(Extracted records Opens)

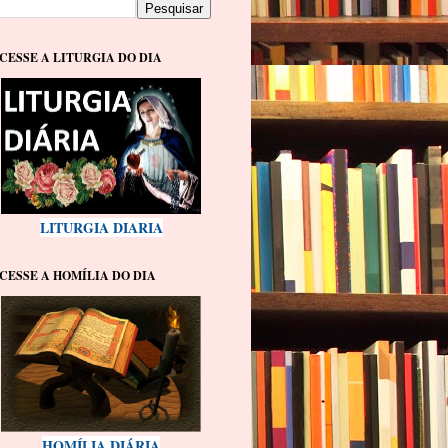
CESSE A LITURGIA DO DIA
LITURGIA DIARIA
CESSE A HOMÍLIA DO DIA
HOMÍLIA DIÁRIA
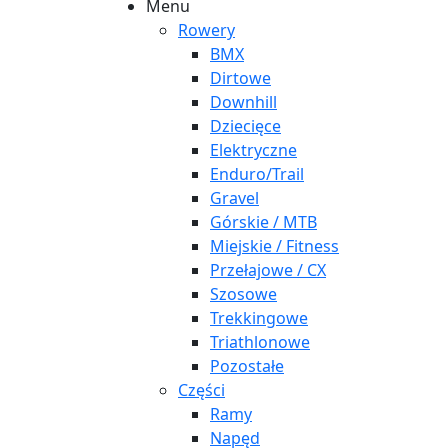
Menu
Rowery
BMX
Dirtowe
Downhill
Dziecięce
Elektryczne
Enduro/Trail
Gravel
Górskie / MTB
Miejskie / Fitness
Przełajowe / CX
Szosowe
Trekkingowe
Triathlonowe
Pozostałe
Części
Ramy
Napęd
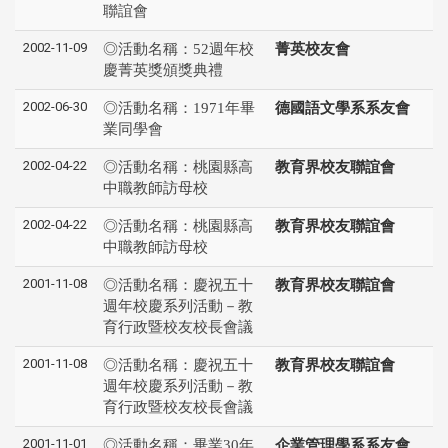
聯誼會
2002-11-09
◎活動名稱：52週年校
菁英校友會
慶菁英獎頒獎典禮
2002-06-30
◎活動名稱：1971年畢
德國語文學系系友會
業同學會
2002-04-22
◎活動名稱：桃園縣高
教育界校友聯誼會
中職教師訪母校
2002-04-22
◎活動名稱：桃園縣高
教育界校友聯誼會
中職教師訪母校
2001-11-08
◎活動名稱：慶祝五十
教育界校友聯誼會
週年校慶系列活動－教
育行政暨校友校長會議
2001-11-08
◎活動名稱：慶祝五十
教育界校友聯誼會
週年校慶系列活動－教
育行政暨校友校長會議
2001-11-01
◎活動名稱：畢業30年
企業管理學系系友會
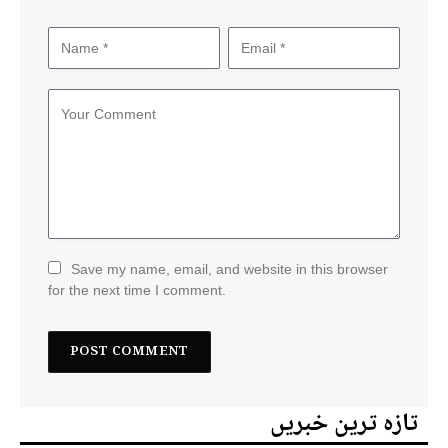
Save my name, email, and website in this browser
for the next time I comment.
تازہ ترین خبریں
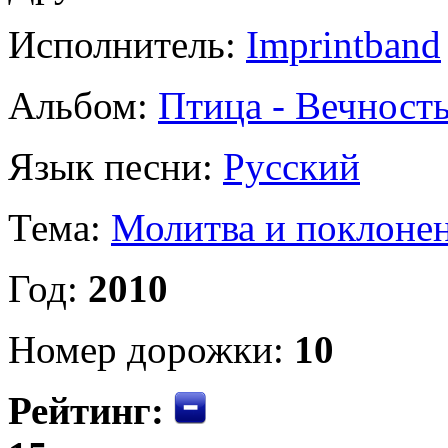
Исполнитель:
Imprintband
Альбом:
Птица - Вечност
Язык песни:
Русский
Тема:
Молитва и поклоне
Год:
2010
Номер дорожки:
10
Рейтинг:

(Extracted records Closes)

Copy out the text read from each page in the material above, keeping every line as it appears. Leave the pictures out of your answer.

**Written answer:**
CESSE A LITURGIA DO DIA
LITURGIA DIARIA
CESSE A HOMÍLIA DO DIA
HOMÍLIA DIÁRIA
Menu
Rowery
BMX
Dirtowe
Downhill
Dziecięce
Elektryczne
Enduro/Trail
Gravel
Górskie / MTB
Miejskie / Fitness
Przełajowe / CX
Szosowe
Trekkingowe
Triathlonowe
Pozostałe
Części
Ramy
Napęd
聯誼會
2002-11-09
◎活動名稱：52週年校
菁英校友會
慶菁英獎頒獎典禮
2002-06-30
◎活動名稱：1971年畢
德國語文學系系友會
業同學會
2002-04-22
◎活動名稱：桃園縣高
教育界校友聯誼會
中職教師訪母校
2002-04-22
◎活動名稱：桃園縣高
教育界校友聯誼會
中職教師訪母校
2001-11-08
◎活動名稱：慶祝五十
教育界校友聯誼會
週年校慶系列活動－教
育行政暨校友校長會議
2001-11-08
◎活動名稱：慶祝五十
教育界校友聯誼會
週年校慶系列活動－教
育行政暨校友校長會議
2001-11-01
◎活動名稱：畢業30年
企業管理學系系友會
Save my name, email, and website in this browser
for the next time I comment.
تازہ ترین خبریں
Исполнитель:
Imprintband
Альбом:
Птица - Вечност
Язык песни:
Русский
Тема:
Молитва и поклоне
Год:
2010
Номер дорожки:
10
Рейтинг:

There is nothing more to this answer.